> TASK DIRECTIONS
The records below are to be written out again, exactly as they appear.

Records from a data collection
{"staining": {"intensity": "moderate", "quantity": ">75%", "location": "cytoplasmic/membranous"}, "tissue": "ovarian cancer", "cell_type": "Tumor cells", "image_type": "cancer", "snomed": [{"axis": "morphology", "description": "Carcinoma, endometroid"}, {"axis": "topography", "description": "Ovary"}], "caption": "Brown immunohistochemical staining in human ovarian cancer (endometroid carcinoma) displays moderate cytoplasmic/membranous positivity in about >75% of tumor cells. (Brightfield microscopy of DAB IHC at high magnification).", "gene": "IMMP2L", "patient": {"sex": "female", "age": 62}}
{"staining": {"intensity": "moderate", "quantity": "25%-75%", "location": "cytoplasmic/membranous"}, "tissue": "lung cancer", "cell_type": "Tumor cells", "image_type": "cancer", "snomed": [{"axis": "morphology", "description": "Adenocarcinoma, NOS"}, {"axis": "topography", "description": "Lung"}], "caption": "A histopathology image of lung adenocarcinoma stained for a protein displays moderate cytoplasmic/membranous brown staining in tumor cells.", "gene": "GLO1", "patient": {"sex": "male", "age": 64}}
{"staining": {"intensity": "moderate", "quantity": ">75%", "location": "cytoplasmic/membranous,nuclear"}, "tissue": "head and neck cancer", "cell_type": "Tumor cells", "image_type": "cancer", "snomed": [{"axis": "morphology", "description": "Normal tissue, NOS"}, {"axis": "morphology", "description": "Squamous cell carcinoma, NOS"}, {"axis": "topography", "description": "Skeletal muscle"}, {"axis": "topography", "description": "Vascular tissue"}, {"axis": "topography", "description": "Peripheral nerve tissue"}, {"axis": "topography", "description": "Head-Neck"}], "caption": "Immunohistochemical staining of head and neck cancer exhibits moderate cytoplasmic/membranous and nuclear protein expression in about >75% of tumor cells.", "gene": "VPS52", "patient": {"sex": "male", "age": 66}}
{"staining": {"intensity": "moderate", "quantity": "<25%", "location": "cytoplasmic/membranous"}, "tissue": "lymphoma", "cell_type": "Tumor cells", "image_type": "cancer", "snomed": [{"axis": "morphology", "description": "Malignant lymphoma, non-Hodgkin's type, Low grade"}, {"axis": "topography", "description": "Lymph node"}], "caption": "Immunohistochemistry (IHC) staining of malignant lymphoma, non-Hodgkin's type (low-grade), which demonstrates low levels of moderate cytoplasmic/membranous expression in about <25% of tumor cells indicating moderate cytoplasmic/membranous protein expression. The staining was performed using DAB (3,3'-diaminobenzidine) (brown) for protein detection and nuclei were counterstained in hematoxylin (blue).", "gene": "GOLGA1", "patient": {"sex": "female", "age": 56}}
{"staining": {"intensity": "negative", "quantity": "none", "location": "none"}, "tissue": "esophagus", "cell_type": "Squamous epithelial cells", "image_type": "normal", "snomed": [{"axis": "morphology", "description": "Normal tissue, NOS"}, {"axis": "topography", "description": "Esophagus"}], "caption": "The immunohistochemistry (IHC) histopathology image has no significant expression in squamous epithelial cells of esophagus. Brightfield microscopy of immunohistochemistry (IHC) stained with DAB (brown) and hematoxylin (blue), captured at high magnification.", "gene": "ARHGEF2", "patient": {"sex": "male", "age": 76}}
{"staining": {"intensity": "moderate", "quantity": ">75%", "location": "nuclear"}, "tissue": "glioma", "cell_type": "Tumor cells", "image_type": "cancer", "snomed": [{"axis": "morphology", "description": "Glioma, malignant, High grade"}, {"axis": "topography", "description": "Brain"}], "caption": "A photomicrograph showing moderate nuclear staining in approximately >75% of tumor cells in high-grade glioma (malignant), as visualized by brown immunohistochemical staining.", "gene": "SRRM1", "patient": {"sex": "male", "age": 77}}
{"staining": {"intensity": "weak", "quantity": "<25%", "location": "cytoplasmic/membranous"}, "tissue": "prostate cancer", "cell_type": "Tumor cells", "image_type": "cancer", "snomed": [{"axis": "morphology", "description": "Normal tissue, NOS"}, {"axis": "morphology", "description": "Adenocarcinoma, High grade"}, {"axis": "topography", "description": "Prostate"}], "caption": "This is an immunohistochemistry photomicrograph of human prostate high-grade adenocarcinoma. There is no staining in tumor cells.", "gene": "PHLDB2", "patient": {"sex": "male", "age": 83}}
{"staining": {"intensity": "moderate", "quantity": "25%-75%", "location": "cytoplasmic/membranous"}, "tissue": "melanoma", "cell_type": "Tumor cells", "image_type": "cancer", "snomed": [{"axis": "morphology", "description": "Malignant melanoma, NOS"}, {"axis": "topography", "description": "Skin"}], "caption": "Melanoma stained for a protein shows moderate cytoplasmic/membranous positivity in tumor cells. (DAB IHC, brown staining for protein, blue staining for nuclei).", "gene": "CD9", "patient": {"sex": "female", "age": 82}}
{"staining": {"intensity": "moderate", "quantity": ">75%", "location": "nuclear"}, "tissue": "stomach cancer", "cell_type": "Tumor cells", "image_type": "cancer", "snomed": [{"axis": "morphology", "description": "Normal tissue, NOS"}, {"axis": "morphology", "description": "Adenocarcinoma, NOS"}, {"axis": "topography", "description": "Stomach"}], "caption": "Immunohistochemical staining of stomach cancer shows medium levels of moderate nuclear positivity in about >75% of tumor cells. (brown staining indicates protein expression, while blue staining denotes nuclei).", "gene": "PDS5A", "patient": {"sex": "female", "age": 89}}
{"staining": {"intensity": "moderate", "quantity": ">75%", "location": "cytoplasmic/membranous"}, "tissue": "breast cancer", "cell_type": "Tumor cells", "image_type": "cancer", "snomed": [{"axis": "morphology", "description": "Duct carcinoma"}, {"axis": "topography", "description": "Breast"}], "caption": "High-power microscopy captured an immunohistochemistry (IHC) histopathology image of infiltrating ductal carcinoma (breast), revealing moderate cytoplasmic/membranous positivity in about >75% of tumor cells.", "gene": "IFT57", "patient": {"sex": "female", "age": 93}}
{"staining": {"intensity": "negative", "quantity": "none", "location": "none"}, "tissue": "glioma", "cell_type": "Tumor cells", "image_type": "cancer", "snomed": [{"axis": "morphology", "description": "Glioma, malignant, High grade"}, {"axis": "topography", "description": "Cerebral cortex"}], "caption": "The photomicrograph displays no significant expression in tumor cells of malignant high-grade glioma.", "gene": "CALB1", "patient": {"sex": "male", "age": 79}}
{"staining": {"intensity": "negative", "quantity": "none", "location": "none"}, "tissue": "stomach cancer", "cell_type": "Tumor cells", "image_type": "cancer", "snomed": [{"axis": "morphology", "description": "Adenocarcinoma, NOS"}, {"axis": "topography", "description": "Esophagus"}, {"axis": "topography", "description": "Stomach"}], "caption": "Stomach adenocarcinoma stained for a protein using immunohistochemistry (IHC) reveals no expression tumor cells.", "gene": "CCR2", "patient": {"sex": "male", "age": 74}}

> ANSWER
{"staining": {"intensity": "moderate", "quantity": ">75%", "location": "cytoplasmic/membranous"}, "tissue": "ovarian cancer", "cell_type": "Tumor cells", "image_type": "cancer", "snomed": [{"axis": "morphology", "description": "Carcinoma, endometroid"}, {"axis": "topography", "description": "Ovary"}], "caption": "Brown immunohistochemical staining in human ovarian cancer (endometroid carcinoma) displays moderate cytoplasmic/membranous positivity in about >75% of tumor cells. (Brightfield microscopy of DAB IHC at high magnification).", "gene": "IMMP2L", "patient": {"sex": "female", "age": 62}}
{"staining": {"intensity": "moderate", "quantity": "25%-75%", "location": "cytoplasmic/membranous"}, "tissue": "lung cancer", "cell_type": "Tumor cells", "image_type": "cancer", "snomed": [{"axis": "morphology", "description": "Adenocarcinoma, NOS"}, {"axis": "topography", "description": "Lung"}], "caption": "A histopathology image of lung adenocarcinoma stained for a protein displays moderate cytoplasmic/membranous brown staining in tumor cells.", "gene": "GLO1", "patient": {"sex": "male", "age": 64}}
{"staining": {"intensity": "moderate", "quantity": ">75%", "location": "cytoplasmic/membranous,nuclear"}, "tissue": "head and neck cancer", "cell_type": "Tumor cells", "image_type": "cancer", "snomed": [{"axis": "morphology", "description": "Normal tissue, NOS"}, {"axis": "morphology", "description": "Squamous cell carcinoma, NOS"}, {"axis": "topography", "description": "Skeletal muscle"}, {"axis": "topography", "description": "Vascular tissue"}, {"axis": "topography", "description": "Peripheral nerve tissue"}, {"axis": "topography", "description": "Head-Neck"}], "caption": "Immunohistochemical staining of head and neck cancer exhibits moderate cytoplasmic/membranous and nuclear protein expression in about >75% of tumor cells.", "gene": "VPS52", "patient": {"sex": "male", "age": 66}}
{"staining": {"intensity": "moderate", "quantity": "<25%", "location": "cytoplasmic/membranous"}, "tissue": "lymphoma", "cell_type": "Tumor cells", "image_type": "cancer", "snomed": [{"axis": "morphology", "description": "Malignant lymphoma, non-Hodgkin's type, Low grade"}, {"axis": "topography", "description": "Lymph node"}], "caption": "Immunohistochemistry (IHC) staining of malignant lymphoma, non-Hodgkin's type (low-grade), which demonstrates low levels of moderate cytoplasmic/membranous expression in about <25% of tumor cells indicating moderate cytoplasmic/membranous protein expression. The staining was performed using DAB (3,3'-diaminobenzidine) (brown) for protein detection and nuclei were counterstained in hematoxylin (blue).", "gene": "GOLGA1", "patient": {"sex": "female", "age": 56}}
{"staining": {"intensity": "negative", "quantity": "none", "location": "none"}, "tissue": "esophagus", "cell_type": "Squamous epithelial cells", "image_type": "normal", "snomed": [{"axis": "morphology", "description": "Normal tissue, NOS"}, {"axis": "topography", "description": "Esophagus"}], "caption": "The immunohistochemistry (IHC) histopathology image has no significant expression in squamous epithelial cells of esophagus. Brightfield microscopy of immunohistochemistry (IHC) stained with DAB (brown) and hematoxylin (blue), captured at high magnification.", "gene": "ARHGEF2", "patient": {"sex": "male", "age": 76}}
{"staining": {"intensity": "moderate", "quantity": ">75%", "location": "nuclear"}, "tissue": "glioma", "cell_type": "Tumor cells", "image_type": "cancer", "snomed": [{"axis": "morphology", "description": "Glioma, malignant, High grade"}, {"axis": "topography", "description": "Brain"}], "caption": "A photomicrograph showing moderate nuclear staining in approximately >75% of tumor cells in high-grade glioma (malignant), as visualized by brown immunohistochemical staining.", "gene": "SRRM1", "patient": {"sex": "male", "age": 77}}
{"staining": {"intensity": "weak", "quantity": "<25%", "location": "cytoplasmic/membranous"}, "tissue": "prostate cancer", "cell_type": "Tumor cells", "image_type": "cancer", "snomed": [{"axis": "morphology", "description": "Normal tissue, NOS"}, {"axis": "morphology", "description": "Adenocarcinoma, High grade"}, {"axis": "topography", "description": "Prostate"}], "caption": "This is an immunohistochemistry photomicrograph of human prostate high-grade adenocarcinoma. There is no staining in tumor cells.", "gene": "PHLDB2", "patient": {"sex": "male", "age": 83}}
{"staining": {"intensity": "moderate", "quantity": "25%-75%", "location": "cytoplasmic/membranous"}, "tissue": "melanoma", "cell_type": "Tumor cells", "image_type": "cancer", "snomed": [{"axis": "morphology", "description": "Malignant melanoma, NOS"}, {"axis": "topography", "description": "Skin"}], "caption": "Melanoma stained for a protein shows moderate cytoplasmic/membranous positivity in tumor cells. (DAB IHC, brown staining for protein, blue staining for nuclei).", "gene": "CD9", "patient": {"sex": "female", "age": 82}}
{"staining": {"intensity": "moderate", "quantity": ">75%", "location": "nuclear"}, "tissue": "stomach cancer", "cell_type": "Tumor cells", "image_type": "cancer", "snomed": [{"axis": "morphology", "description": "Normal tissue, NOS"}, {"axis": "morphology", "description": "Adenocarcinoma, NOS"}, {"axis": "topography", "description": "Stomach"}], "caption": "Immunohistochemical staining of stomach cancer shows medium levels of moderate nuclear positivity in about >75% of tumor cells. (brown staining indicates protein expression, while blue staining denotes nuclei).", "gene": "PDS5A", "patient": {"sex": "female", "age": 89}}
{"staining": {"intensity": "moderate", "quantity": ">75%", "location": "cytoplasmic/membranous"}, "tissue": "breast cancer", "cell_type": "Tumor cells", "image_type": "cancer", "snomed": [{"axis": "morphology", "description": "Duct carcinoma"}, {"axis": "topography", "description": "Breast"}], "caption": "High-power microscopy captured an immunohistochemistry (IHC) histopathology image of infiltrating ductal carcinoma (breast), revealing moderate cytoplasmic/membranous positivity in about >75% of tumor cells.", "gene": "IFT57", "patient": {"sex": "female", "age": 93}}
{"staining": {"intensity": "negative", "quantity": "none", "location": "none"}, "tissue": "glioma", "cell_type": "Tumor cells", "image_type": "cancer", "snomed": [{"axis": "morphology", "description": "Glioma, malignant, High grade"}, {"axis": "topography", "description": "Cerebral cortex"}], "caption": "The photomicrograph displays no significant expression in tumor cells of malignant high-grade glioma.", "gene": "CALB1", "patient": {"sex": "male", "age": 79}}
{"staining": {"intensity": "negative", "quantity": "none", "location": "none"}, "tissue": "stomach cancer", "cell_type": "Tumor cells", "image_type": "cancer", "snomed": [{"axis": "morphology", "description": "Adenocarcinoma, NOS"}, {"axis": "topography", "description": "Esophagus"}, {"axis": "topography", "description": "Stomach"}], "caption": "Stomach adenocarcinoma stained for a protein using immunohistochemistry (IHC) reveals no expression tumor cells.", "gene": "CCR2", "patient": {"sex": "male", "age": 74}}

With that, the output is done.